Source data:

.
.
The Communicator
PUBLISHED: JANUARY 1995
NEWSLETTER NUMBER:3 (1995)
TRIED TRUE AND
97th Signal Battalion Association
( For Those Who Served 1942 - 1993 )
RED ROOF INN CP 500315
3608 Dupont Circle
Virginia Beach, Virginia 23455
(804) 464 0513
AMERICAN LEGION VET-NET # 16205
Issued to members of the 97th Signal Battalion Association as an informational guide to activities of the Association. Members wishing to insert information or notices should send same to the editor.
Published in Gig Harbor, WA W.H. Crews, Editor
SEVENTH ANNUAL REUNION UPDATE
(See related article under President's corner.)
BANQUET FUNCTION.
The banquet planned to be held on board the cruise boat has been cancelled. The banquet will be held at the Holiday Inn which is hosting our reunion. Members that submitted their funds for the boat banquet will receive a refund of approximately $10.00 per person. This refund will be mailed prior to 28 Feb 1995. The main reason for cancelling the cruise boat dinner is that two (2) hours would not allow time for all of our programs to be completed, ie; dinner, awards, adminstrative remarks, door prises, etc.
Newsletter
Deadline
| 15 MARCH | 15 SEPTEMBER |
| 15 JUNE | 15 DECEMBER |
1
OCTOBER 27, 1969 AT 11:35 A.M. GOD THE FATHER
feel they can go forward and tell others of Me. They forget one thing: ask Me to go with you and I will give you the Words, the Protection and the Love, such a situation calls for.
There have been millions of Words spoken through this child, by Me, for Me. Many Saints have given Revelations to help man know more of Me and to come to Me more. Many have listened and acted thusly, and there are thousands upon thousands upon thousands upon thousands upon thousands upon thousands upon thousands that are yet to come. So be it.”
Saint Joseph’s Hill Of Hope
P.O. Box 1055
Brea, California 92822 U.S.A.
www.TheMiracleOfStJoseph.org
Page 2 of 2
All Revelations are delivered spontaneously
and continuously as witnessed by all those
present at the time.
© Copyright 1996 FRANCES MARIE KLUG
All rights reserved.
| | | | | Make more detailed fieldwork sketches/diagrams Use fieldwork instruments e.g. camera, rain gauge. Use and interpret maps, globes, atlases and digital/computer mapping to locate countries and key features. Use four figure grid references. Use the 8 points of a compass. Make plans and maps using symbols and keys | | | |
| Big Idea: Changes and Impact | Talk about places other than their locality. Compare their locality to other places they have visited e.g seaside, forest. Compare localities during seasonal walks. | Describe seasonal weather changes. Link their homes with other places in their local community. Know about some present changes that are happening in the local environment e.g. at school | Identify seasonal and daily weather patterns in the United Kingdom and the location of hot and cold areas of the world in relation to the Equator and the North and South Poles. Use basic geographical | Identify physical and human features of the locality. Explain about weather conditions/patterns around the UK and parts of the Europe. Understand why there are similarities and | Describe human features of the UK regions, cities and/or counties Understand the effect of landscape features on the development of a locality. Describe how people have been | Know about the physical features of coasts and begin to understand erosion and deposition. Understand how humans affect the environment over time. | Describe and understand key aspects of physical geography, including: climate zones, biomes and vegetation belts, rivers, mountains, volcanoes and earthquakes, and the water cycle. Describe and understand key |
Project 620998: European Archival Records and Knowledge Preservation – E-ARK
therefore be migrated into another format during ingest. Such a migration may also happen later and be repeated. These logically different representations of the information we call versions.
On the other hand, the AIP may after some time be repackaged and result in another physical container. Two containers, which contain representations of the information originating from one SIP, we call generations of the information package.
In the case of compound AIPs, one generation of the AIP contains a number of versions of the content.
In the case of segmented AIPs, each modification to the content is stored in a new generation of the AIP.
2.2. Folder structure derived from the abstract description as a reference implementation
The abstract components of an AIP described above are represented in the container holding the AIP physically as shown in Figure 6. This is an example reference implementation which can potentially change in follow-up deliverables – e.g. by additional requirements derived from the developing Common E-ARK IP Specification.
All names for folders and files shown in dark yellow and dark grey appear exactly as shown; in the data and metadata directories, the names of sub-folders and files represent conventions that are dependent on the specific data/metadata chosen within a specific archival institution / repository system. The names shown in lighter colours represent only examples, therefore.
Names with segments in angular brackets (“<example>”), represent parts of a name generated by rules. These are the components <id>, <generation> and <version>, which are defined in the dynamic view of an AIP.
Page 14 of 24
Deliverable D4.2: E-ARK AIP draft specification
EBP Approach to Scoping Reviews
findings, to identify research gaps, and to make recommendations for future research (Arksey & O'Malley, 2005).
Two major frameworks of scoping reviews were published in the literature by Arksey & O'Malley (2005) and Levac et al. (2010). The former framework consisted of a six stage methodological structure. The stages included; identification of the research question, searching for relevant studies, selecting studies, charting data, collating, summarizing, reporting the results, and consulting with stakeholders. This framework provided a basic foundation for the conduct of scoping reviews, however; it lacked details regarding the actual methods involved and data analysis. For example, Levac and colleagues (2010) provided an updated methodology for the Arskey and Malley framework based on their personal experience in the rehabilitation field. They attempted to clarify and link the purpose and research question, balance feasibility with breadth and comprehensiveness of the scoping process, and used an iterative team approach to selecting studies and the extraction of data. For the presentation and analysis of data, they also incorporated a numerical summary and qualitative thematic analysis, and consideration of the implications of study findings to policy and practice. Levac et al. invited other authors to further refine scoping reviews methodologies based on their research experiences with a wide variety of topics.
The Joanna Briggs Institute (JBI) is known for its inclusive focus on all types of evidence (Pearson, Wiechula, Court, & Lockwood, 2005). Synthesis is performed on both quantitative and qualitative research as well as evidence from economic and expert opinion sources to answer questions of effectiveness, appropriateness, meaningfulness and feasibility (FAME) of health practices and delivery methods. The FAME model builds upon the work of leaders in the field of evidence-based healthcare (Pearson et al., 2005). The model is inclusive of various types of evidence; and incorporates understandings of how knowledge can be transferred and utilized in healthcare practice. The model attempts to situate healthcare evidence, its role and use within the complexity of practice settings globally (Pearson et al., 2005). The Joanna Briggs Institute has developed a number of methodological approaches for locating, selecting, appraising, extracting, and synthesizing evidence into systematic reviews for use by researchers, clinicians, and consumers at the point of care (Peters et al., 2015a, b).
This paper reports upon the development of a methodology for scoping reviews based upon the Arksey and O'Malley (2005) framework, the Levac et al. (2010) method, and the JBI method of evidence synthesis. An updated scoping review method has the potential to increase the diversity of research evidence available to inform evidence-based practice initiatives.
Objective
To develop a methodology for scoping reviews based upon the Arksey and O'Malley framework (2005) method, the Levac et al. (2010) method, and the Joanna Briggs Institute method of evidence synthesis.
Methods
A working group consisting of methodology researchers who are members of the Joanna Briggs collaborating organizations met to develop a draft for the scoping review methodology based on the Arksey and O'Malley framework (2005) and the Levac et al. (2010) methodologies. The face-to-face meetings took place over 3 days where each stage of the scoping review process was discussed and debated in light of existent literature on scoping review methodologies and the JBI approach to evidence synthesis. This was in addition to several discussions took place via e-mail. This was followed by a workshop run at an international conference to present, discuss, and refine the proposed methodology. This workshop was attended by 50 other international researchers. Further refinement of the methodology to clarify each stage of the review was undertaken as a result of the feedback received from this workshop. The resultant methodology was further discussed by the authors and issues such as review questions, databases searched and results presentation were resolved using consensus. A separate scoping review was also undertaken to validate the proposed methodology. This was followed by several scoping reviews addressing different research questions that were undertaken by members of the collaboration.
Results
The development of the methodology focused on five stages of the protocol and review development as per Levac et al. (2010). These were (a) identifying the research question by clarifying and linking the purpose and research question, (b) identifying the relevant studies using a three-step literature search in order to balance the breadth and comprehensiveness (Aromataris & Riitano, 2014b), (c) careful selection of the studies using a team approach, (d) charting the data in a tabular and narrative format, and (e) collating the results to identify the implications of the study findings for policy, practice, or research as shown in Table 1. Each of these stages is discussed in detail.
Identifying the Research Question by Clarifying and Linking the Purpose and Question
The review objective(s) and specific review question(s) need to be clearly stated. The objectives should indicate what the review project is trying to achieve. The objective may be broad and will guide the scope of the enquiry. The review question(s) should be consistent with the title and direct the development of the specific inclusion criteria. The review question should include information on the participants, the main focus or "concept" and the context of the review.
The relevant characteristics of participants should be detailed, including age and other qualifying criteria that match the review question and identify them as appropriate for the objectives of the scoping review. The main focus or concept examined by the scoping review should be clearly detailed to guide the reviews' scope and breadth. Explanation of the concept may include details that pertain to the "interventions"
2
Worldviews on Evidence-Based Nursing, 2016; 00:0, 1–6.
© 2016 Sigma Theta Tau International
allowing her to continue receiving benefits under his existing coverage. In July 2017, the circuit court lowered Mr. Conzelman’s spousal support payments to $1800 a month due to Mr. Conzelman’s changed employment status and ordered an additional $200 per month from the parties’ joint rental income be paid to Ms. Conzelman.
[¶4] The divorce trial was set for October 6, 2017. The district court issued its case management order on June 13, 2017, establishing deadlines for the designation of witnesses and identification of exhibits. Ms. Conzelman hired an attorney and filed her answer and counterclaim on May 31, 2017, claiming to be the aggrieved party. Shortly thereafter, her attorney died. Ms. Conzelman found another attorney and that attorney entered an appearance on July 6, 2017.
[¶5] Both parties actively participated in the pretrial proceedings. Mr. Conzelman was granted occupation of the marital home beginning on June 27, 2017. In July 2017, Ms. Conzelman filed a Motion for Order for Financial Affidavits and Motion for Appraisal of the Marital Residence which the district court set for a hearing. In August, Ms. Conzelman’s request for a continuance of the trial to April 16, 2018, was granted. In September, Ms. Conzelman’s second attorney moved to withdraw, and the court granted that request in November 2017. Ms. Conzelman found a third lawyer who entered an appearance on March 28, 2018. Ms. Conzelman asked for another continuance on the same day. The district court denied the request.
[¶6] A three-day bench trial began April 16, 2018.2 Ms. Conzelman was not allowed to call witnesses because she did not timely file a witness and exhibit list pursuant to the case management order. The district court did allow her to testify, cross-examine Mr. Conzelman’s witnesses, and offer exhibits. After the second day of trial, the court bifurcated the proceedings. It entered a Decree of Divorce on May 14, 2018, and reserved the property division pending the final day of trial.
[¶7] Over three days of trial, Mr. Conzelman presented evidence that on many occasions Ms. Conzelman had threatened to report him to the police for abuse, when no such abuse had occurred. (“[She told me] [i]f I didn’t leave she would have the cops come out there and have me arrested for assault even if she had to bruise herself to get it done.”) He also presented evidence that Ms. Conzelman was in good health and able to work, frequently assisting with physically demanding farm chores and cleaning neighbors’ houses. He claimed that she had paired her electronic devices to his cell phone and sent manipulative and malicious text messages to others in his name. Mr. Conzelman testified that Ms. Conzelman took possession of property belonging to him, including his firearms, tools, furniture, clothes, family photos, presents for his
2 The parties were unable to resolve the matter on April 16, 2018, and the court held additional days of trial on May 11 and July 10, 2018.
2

Exercise aim: Which lines above hold the string "concept"? Show each of them.

Task solution:
The review objective(s) and specific review question(s) need to be clearly stated. The objectives should indicate what the review project is trying to achieve. The objective may be broad and will guide the scope of the enquiry. The review question(s) should be consistent with the title and direct the development of the specific inclusion criteria. The review question should include information on the participants, the main focus or "concept" and the context of the review.
The relevant characteristics of participants should be detailed, including age and other qualifying criteria that match the review question and identify them as appropriate for the objectives of the scoping review. The main focus or concept examined by the scoping review should be clearly detailed to guide the reviews' scope and breadth. Explanation of the concept may include details that pertain to the "interventions"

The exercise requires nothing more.